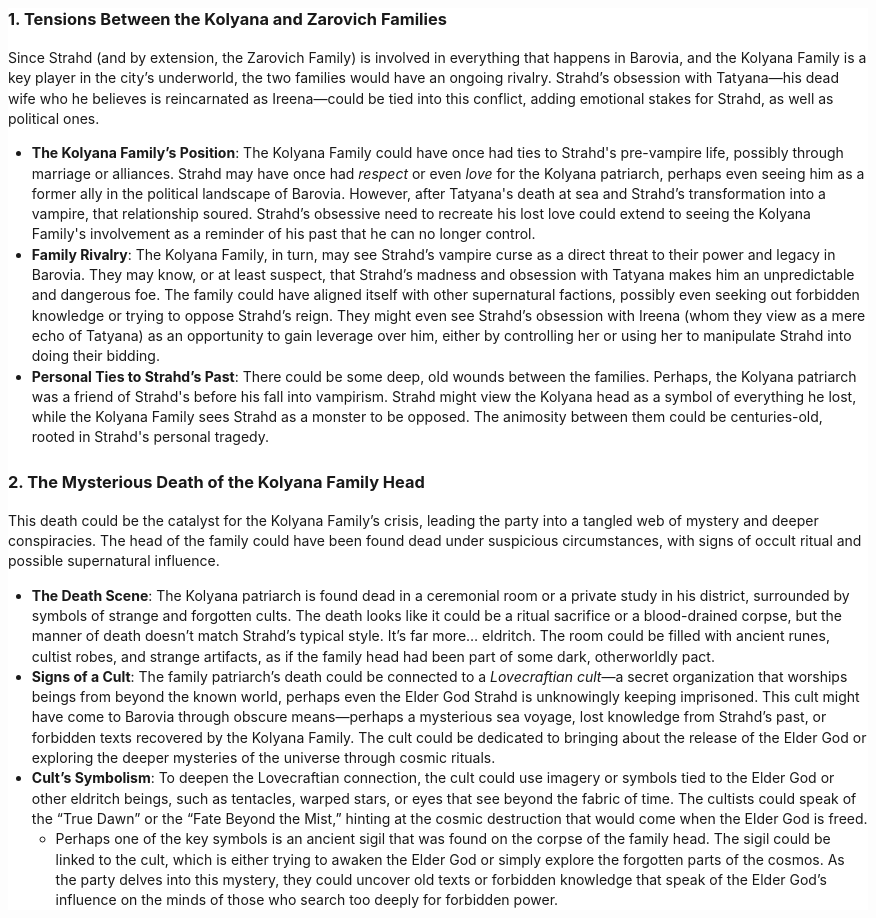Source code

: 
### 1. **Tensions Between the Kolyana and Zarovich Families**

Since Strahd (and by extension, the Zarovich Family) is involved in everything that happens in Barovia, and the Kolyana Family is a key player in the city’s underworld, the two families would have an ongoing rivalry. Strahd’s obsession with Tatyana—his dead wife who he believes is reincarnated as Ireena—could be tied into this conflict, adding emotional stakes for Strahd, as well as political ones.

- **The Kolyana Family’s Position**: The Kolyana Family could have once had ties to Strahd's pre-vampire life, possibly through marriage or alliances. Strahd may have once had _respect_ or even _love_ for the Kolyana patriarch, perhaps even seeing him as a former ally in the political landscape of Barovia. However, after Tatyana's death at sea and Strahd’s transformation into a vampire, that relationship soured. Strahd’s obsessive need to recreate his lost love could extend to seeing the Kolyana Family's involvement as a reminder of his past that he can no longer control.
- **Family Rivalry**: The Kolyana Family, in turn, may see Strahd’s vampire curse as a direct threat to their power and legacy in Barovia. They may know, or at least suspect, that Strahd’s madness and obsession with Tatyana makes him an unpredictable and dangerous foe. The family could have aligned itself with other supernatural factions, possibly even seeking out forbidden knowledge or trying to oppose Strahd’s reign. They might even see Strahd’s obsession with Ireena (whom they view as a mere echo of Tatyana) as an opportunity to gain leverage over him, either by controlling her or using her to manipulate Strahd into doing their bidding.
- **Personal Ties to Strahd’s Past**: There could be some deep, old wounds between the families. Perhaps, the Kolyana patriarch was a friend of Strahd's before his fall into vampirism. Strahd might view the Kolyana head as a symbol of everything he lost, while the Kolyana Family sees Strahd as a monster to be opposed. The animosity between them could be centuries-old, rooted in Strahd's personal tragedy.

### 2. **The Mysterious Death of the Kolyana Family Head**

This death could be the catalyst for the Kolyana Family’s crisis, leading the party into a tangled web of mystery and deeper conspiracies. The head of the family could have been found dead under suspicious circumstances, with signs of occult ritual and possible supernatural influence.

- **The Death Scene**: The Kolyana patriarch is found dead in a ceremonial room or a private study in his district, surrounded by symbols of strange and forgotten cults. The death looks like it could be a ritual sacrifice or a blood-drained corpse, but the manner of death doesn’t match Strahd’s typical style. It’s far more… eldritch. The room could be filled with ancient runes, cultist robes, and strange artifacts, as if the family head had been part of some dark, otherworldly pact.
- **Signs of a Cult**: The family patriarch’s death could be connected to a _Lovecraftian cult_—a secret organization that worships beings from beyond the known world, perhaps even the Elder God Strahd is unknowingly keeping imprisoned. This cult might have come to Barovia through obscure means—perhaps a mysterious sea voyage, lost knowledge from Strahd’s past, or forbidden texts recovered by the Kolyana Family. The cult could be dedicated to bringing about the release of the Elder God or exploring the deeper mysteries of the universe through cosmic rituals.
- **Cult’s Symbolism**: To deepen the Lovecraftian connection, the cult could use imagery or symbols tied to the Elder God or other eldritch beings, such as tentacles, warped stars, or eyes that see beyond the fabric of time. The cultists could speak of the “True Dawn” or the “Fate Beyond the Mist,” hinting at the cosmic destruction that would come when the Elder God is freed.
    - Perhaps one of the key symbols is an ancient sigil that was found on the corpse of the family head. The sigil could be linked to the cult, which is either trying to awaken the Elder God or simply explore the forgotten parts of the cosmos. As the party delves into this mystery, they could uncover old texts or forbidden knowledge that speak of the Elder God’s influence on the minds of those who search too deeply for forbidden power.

# # # # #

-- EXERCISE PROMPT --
Leave out every line above except those from the line with "### 2. **The Mysterious" up to and including the line with "This death could", and copy those exactly.

-- RESPONSE TO THE EXERCISE --
### 2. **The Mysterious Death of the Kolyana Family Head**

This death could be the catalyst for the Kolyana Family’s crisis, leading the party into a tangled web of mystery and deeper conspiracies. The head of the family could have been found dead under suspicious circumstances, with signs of occult ritual and possible supernatural influence.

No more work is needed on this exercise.